We go through Bruno Mars, The Rolling Stones, Train. Our selections have no bias or method, we are guided from one song to another by our mirth and memories. We pour more wine. Maria explains to me what a “warm winter” is and offers me a similar mug to Ben’s. I don’t like it and make a face, we laugh, then we’re singing again. We come up with an idea to build a food truck on Braddock Avenue and sell everything in burritos - and warm winters for the locals at Ben and Maria’s playful suggestion. We keep singing. Finally, maybe just for a moment, but finally, my anger and my aching memories melt away. The southern sun fades from my guitar strings and the wail of sirens on city streets echo, then silence. The dull clang of the steel mill across the street slips in the room beneath our music, the too sweet taste of “warm winter” coats my lips.

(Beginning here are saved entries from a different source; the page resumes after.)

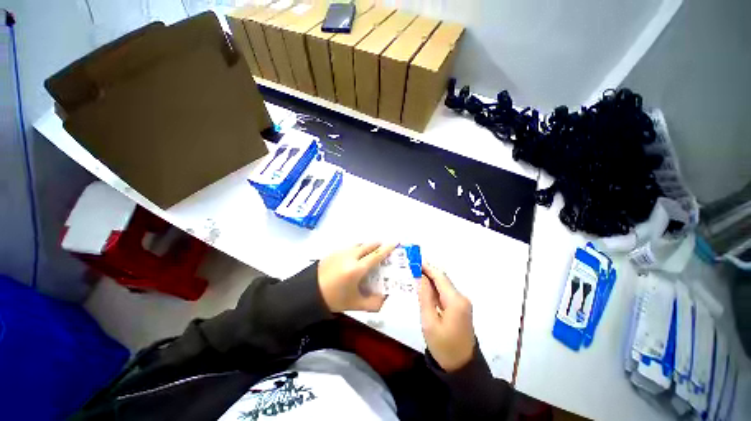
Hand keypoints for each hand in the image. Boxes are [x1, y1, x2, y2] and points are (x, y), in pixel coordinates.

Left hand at [318, 242, 396, 312]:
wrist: (309, 293)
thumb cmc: (334, 299)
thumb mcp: (355, 304)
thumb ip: (374, 303)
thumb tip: (386, 297)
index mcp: (357, 269)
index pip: (376, 255)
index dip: (387, 248)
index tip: (395, 242)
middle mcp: (351, 256)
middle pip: (369, 245)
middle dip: (378, 245)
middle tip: (384, 248)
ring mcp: (341, 252)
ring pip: (359, 244)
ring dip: (367, 246)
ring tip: (370, 253)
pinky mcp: (334, 251)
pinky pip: (350, 247)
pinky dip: (357, 249)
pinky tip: (355, 258)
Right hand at [418, 263, 475, 371]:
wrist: (462, 368)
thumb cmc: (443, 346)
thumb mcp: (429, 322)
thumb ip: (425, 297)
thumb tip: (420, 277)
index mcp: (455, 300)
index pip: (440, 276)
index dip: (427, 267)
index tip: (413, 260)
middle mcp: (461, 298)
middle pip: (442, 279)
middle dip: (427, 272)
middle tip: (411, 267)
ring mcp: (462, 303)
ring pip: (444, 285)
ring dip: (430, 280)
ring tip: (414, 275)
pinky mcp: (460, 308)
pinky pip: (445, 293)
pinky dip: (434, 289)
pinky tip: (424, 289)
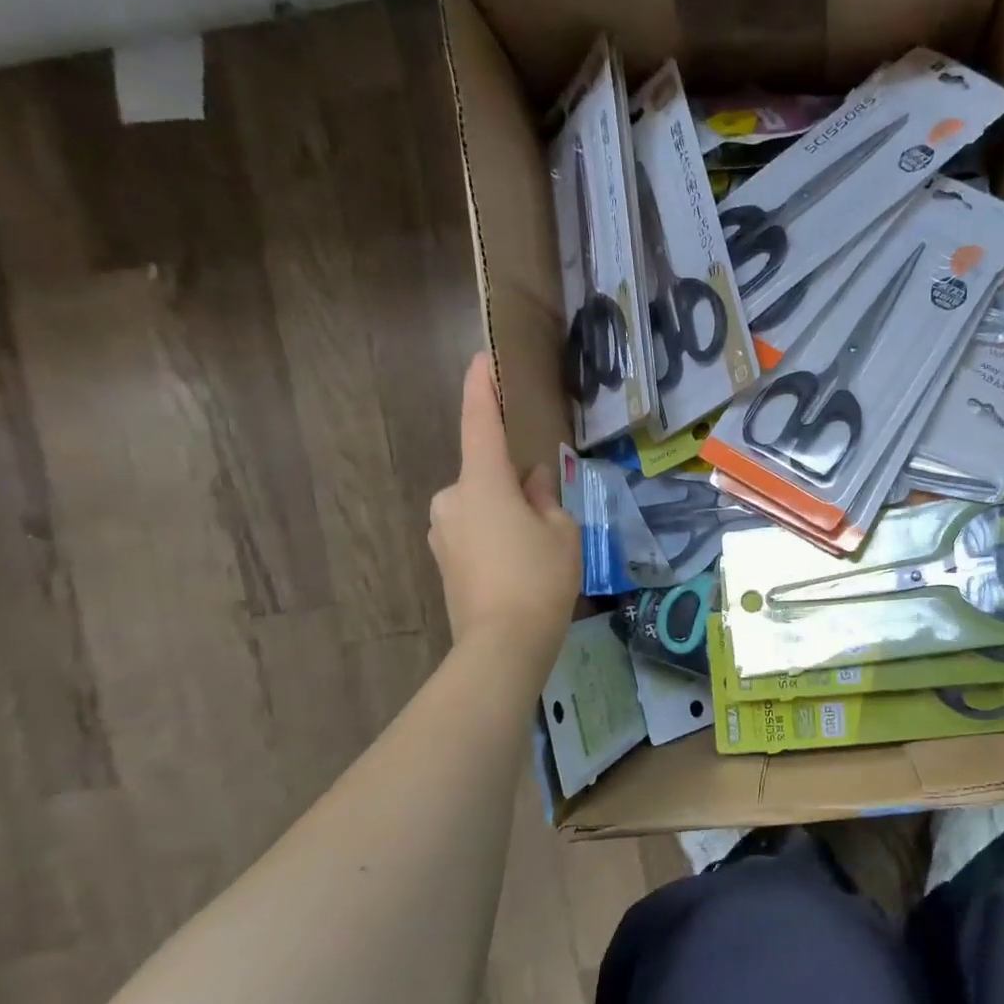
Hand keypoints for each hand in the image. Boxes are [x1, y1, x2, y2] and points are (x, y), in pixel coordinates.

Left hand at [429, 354, 579, 657]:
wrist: (502, 644)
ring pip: (481, 504)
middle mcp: (452, 498)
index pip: (479, 422)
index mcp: (481, 482)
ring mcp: (442, 531)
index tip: (482, 360)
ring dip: (506, 510)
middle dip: (513, 481)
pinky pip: (473, 529)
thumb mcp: (561, 531)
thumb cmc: (539, 578)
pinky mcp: (444, 559)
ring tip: (538, 545)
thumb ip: (547, 497)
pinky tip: (518, 564)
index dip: (481, 388)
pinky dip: (495, 533)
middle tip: (548, 507)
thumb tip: (534, 481)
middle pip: (486, 473)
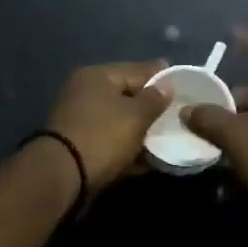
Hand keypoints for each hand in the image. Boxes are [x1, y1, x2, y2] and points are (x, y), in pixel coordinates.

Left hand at [42, 60, 171, 196]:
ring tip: (169, 140)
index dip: (161, 78)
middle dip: (152, 108)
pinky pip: (112, 142)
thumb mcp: (135, 116)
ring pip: (120, 121)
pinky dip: (129, 148)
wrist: (62, 177)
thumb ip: (154, 99)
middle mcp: (86, 93)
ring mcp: (81, 120)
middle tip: (178, 116)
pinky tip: (150, 160)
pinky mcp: (81, 146)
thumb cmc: (102, 136)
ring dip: (142, 131)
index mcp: (97, 76)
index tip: (184, 86)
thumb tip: (167, 84)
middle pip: (127, 96)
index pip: (137, 70)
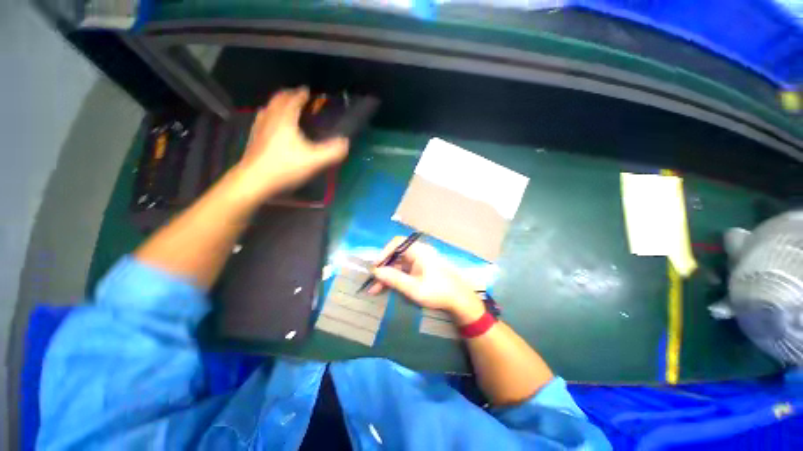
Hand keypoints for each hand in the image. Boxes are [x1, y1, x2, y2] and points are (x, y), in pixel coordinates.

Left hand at [235, 87, 348, 199]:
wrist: (254, 181)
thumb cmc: (285, 167)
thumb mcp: (314, 161)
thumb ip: (332, 151)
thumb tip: (346, 142)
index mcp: (285, 119)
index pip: (293, 100)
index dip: (302, 94)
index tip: (308, 91)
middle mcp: (270, 118)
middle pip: (278, 99)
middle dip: (289, 95)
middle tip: (298, 96)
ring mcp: (259, 127)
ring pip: (268, 108)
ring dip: (278, 103)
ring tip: (286, 107)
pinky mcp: (254, 138)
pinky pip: (262, 119)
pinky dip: (269, 115)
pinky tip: (271, 124)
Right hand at [368, 237, 485, 324]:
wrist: (460, 299)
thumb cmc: (437, 291)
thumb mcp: (413, 287)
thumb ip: (393, 278)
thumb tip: (375, 271)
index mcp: (418, 251)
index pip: (396, 243)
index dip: (383, 253)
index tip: (375, 268)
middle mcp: (418, 252)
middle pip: (396, 255)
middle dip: (383, 269)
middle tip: (372, 283)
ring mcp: (420, 260)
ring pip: (398, 264)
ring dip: (387, 275)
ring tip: (375, 290)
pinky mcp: (421, 268)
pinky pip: (404, 269)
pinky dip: (395, 277)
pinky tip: (387, 288)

I wonder if some day this will be the sensations that haunt me. Walking through a town somewhere, maybe carrying groceries home, as i fight to ignore a ghost town hiding between little pink houses in twilight. I don’t like the thought. I like here, I like now. I like these songs, and not feeling alone.
After the evening winds down we plan to meet at the house to discuss our food truck seriously - soberly - and Weenta and I step out into the bitter cold night, my guitar slung across my back, Weenta in her red peacoat. She stops in the snowy parking lot looking up at the steel mill and turns too me.
“It’s such a symbol.” she sighs with the glow of the flame in her eyes. “Every time I look at it, its like this is real, I live in Braddock.”
“Yeah.” I say, kicking at a hard lump of sooty sleet. “We live in Braddock.”